Maximum allowed capital cost¶

The maximum allowed capital cost is the installation cost that would lead to a maximum payback period of 5 years. The reason to calculate the maximum allowed capital cost instead of the payback period directly is because of the subjectiveness associated with the installation metrics. The qualitative nature of the installation metrics could hamper the quantification of the payback period. On the contrary, the maximum allowed capital cost to obtain a fixed payback period of 5 years can be objectively quantified if a baseline controller is established as a reference. First, the operational savings per year are calculated as:

\[S_{1 year} = C_{1 year}^{old}-C_{1 year}^{new}\]

These savings are computed as the difference between the operational cost of the old controller (the baseline) and the new controller. Notice the way to calculate these costs is the same as defined in the total operational cost KPI defined before for a given time period of one year and the selected tariff.
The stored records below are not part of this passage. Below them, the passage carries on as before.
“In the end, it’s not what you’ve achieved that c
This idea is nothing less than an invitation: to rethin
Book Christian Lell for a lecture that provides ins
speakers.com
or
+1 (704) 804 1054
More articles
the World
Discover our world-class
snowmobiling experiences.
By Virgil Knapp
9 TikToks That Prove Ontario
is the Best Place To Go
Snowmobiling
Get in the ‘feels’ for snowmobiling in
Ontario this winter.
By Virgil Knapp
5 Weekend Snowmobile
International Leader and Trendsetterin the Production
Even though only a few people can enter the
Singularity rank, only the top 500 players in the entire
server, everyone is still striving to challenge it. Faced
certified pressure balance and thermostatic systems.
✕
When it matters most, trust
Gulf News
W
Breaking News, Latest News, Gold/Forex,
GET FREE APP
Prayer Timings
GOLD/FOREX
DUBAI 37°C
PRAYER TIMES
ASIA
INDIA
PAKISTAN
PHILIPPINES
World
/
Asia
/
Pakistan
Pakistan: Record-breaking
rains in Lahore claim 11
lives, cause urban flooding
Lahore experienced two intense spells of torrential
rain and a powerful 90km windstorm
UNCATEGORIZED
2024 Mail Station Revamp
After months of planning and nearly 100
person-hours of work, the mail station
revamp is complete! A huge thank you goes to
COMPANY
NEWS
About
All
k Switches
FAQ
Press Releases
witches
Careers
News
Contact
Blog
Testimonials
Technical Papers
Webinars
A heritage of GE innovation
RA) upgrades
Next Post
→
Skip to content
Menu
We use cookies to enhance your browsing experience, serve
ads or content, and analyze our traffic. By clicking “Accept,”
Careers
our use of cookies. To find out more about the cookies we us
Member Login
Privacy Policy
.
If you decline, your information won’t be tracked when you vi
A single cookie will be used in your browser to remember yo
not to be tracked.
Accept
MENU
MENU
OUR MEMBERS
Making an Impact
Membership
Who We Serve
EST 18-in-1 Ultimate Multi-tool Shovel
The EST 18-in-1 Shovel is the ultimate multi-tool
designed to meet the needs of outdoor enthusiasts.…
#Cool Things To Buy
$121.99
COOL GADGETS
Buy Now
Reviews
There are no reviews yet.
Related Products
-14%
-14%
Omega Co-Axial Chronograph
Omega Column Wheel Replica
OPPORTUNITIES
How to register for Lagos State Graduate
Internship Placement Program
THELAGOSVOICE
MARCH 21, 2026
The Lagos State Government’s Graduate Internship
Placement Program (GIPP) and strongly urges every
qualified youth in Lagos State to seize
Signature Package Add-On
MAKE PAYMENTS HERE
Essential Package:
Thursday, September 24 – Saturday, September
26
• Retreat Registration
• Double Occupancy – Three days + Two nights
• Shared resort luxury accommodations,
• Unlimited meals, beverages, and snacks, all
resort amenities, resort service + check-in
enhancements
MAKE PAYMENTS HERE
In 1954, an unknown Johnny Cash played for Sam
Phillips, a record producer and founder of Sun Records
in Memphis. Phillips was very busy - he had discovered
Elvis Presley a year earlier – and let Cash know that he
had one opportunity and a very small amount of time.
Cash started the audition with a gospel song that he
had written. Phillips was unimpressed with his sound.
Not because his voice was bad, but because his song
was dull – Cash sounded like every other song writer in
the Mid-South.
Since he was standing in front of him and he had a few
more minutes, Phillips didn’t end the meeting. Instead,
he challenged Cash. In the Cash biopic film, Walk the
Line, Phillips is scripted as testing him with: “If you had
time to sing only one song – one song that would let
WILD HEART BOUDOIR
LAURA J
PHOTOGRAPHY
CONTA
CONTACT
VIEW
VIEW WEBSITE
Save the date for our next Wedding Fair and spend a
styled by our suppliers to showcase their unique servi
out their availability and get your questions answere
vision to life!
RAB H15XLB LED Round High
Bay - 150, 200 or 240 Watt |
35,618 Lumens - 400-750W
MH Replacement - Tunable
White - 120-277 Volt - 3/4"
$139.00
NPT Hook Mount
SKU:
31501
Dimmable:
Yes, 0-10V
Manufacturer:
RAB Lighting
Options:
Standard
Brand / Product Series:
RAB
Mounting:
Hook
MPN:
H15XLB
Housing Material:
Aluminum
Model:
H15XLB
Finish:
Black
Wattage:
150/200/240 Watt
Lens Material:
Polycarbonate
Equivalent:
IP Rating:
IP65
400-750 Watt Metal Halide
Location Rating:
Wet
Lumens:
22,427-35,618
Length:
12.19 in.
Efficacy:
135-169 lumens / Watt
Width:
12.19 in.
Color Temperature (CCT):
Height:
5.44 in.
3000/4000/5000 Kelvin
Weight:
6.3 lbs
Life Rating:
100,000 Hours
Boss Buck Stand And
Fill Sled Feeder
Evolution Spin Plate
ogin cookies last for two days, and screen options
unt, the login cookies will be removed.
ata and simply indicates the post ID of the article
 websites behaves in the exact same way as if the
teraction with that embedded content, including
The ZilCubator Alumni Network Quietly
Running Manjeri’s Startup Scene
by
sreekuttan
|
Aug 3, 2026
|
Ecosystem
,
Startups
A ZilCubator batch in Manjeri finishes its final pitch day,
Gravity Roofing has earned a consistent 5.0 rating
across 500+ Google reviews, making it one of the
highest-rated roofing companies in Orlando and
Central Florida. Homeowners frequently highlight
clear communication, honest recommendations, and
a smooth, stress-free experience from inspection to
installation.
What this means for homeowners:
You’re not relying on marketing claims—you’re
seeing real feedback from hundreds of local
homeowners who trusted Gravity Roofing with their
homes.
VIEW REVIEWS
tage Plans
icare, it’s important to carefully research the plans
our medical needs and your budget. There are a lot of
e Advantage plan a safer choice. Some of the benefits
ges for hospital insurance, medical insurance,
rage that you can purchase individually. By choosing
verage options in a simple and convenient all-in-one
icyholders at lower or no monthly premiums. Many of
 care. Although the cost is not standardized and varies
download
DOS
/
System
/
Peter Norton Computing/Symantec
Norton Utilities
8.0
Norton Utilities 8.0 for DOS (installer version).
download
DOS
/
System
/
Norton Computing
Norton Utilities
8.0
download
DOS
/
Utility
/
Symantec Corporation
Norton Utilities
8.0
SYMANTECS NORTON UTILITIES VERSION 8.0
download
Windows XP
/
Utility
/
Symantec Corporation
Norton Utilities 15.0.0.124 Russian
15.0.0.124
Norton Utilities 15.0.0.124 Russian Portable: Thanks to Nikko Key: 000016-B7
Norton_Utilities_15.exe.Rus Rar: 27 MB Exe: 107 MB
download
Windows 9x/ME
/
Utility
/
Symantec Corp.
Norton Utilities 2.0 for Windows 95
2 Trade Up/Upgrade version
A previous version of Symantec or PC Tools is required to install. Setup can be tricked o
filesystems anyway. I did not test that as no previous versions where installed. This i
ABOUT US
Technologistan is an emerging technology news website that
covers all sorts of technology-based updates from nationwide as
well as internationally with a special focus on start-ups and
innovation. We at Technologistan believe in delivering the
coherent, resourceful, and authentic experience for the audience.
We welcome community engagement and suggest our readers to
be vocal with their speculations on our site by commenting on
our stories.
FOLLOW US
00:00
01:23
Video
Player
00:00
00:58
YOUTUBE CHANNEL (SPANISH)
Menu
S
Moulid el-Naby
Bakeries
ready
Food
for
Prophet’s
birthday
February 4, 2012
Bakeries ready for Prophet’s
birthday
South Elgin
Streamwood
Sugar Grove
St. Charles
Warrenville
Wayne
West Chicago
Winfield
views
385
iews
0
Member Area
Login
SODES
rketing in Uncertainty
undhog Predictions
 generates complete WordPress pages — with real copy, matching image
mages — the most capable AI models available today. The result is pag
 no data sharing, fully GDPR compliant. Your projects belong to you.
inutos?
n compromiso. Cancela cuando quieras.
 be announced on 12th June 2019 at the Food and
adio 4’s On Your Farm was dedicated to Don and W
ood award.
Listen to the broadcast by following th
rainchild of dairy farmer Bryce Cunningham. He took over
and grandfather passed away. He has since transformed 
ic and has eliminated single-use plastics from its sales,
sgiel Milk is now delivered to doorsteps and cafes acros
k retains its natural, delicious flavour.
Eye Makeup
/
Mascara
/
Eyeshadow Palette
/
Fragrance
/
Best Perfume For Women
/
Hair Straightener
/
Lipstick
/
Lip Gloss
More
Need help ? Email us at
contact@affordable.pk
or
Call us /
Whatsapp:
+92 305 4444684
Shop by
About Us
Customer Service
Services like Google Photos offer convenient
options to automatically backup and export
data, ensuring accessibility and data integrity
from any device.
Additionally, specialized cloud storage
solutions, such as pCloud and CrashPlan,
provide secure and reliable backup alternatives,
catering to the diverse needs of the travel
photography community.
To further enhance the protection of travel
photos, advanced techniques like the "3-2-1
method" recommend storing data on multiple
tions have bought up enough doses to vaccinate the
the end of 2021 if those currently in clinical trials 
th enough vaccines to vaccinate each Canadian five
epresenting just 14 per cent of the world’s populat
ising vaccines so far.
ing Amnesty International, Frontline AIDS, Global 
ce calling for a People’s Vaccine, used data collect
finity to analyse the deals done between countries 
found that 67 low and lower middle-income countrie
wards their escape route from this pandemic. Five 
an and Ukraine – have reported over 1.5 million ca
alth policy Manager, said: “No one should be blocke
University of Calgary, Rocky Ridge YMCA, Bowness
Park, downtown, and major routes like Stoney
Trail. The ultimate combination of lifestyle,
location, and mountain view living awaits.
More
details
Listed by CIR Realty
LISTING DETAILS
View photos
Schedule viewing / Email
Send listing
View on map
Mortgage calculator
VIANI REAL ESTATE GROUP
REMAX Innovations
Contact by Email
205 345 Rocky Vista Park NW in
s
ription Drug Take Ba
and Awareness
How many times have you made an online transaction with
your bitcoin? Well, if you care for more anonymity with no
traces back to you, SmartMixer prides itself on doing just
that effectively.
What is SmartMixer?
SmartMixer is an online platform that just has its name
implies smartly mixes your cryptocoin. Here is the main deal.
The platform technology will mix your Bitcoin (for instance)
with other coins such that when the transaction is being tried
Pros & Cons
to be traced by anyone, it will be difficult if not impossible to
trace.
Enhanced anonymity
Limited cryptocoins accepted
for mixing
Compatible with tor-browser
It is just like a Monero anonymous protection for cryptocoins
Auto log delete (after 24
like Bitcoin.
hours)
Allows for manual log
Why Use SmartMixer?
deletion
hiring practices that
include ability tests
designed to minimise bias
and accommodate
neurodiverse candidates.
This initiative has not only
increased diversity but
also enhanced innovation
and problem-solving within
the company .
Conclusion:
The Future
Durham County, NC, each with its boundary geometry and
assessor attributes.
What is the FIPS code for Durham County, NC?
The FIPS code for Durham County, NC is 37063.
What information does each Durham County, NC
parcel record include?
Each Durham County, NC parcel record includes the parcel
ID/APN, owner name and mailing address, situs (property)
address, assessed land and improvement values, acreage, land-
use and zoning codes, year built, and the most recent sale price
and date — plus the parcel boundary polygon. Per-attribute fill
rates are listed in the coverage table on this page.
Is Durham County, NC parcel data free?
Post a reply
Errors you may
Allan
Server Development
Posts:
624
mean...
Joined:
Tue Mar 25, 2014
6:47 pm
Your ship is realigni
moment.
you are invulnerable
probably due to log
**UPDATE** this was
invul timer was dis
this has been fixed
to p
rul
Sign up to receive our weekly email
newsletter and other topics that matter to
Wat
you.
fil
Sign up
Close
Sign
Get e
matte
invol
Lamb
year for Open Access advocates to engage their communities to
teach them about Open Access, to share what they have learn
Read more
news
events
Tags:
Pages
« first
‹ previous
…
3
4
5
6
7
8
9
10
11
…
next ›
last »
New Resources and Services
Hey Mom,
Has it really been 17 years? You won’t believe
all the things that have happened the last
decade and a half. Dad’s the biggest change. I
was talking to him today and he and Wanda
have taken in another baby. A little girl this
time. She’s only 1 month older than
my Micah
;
The maximum allowed capital cost for the controller to get a payback period of 5 years is then calculated as:

\[CAPEX_{max}^{5 years} = 5 S_{1 year}\]

The judgement of whether it is worth to install the new controller relies on the BOPTEST user, who can use the objective quantification of this KPI to take the decision.

Calculation Module¶

A KPI calculation module is implemented that calculates the core KPIs during the test case simulation by computing KPIs on the fly in order to provide feedback to the controller or only for informative purposes. Upon deployment of the test case, the module first use the KPI JSON (kpis.json) to associate model output names with the appropriate KPIs through the specified KPI annotations.